*** Opening Page excerpt ***

# Treating a (fossil) leather bag?



## kuklachica (Dec 26, 2010)

I just bought a fossil leather bag on ebay and would like to put cadillac lotion on it (the kind that Oberon encourages people to use). 

Does anyone have any experience with treating fossil bags? It looks a little dry, so that's why I'd like to treat it. I did test a little spot and it looks ok, but wanted to see if other people had suggestions before I did the whole thing.

Thanks!

Bethany


----------



## KindleGirl (Nov 11, 2008)

I've treated both of my fossil bags with the Apple brand leather conditioner and they came out just fine. The leather does look dry and slurps up the conditioner really quick. I felt much better about using them after they were treated and protected.


----------



## hamerfan (Apr 24, 2011)

I've never tried Cadillac brand.
I have two brothers who run their own shoe shops and they both recommend Lexol leather conditioner. You were very smart to try it on a small patch first as conditioners may darken some leather. 
I use Lexol on all my leather (including the wife's D&B purses) and it works great. Pricey if you buy it at a shoe shop, more economical at a farm supply/horse tack shop.

http://www.lexol.com/


----------



## scl (Feb 19, 2011)

I've always liked neatsfoot oil, but I've only ever used it on work boots.  It works great but does tend to darken the boot up some.  I thought it looked good, but on a work boot I wasn't really concerned about the shade of natural leather.  The lexol neatsfoot oil says it's non-darkening.


----------

*** Closing Page excerpt ***

* Explore the material *
1. Answer from the thread on treating a leather bag:
(a) Which brand of conditioner did KindleGirl use on her fossil bags?
(b) According to hamerfan, what kind of shop offers Lexol at a better price?
(c) What is the only thing scl has used neatsfoot oil on?
2. Transcribe the leather bag thread from "## KindleGirl (Nov" up to and including "(Apr 24, 2011)".
The rows come from a separate source that has no connection to the thread.

*** Opening Provided material ***

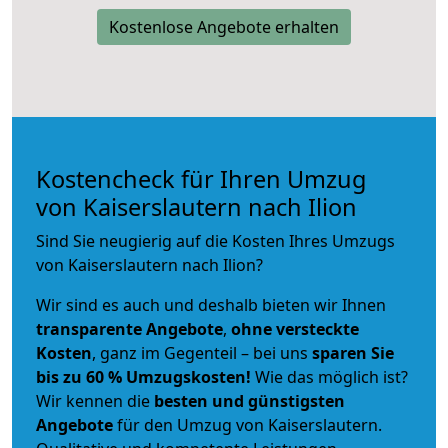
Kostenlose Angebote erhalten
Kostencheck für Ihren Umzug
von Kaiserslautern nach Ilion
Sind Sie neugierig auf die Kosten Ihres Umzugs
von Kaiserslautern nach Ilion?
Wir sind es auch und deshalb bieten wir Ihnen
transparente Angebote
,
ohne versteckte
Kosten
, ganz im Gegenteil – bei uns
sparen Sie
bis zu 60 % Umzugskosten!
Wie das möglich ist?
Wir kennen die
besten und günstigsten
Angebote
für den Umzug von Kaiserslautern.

*** Closing Provided material ***
*** Opening Provided material ***

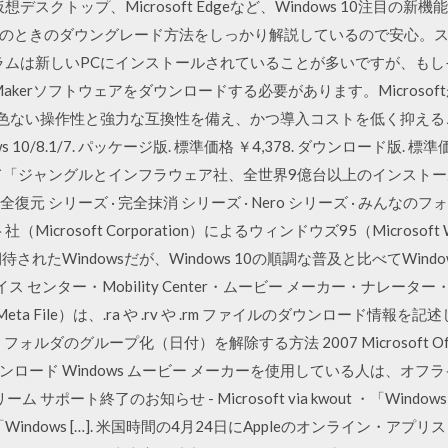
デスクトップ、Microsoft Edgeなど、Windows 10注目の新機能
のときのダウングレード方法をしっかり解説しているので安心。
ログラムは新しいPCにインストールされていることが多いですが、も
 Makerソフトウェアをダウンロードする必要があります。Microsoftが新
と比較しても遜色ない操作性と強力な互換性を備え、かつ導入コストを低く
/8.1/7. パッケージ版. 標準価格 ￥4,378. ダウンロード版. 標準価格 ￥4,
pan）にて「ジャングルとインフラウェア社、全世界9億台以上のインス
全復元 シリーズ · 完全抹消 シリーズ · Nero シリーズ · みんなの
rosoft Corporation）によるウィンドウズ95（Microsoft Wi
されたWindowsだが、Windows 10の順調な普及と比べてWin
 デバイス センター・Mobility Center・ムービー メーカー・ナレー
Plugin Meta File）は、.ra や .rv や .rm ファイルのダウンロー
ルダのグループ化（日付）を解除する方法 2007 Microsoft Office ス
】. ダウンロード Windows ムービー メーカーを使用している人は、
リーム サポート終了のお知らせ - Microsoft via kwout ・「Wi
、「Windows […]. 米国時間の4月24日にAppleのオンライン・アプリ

*** Closing Provided material ***
*** Opening Provided material ***

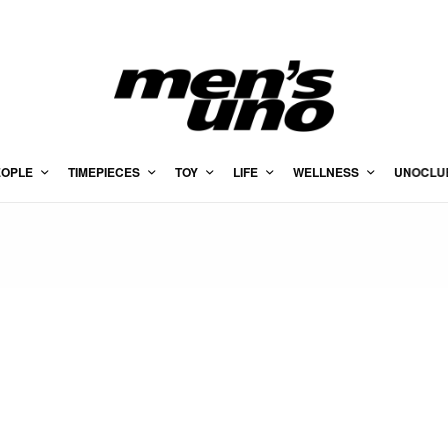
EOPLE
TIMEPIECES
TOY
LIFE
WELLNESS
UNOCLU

*** Closing Provided material ***

* Answers *
1.
(a) Apple brand leather conditioner
(b) A farm supply/horse tack shop
(c) Work boots

2.
## KindleGirl (Nov 11, 2008)

I've treated both of my fossil bags with the Apple brand leather conditioner and they came out just fine. The leather does look dry and slurps up the conditioner really quick. I felt much better about using them after they were treated and protected.


----------



## hamerfan (Apr 24, 2011)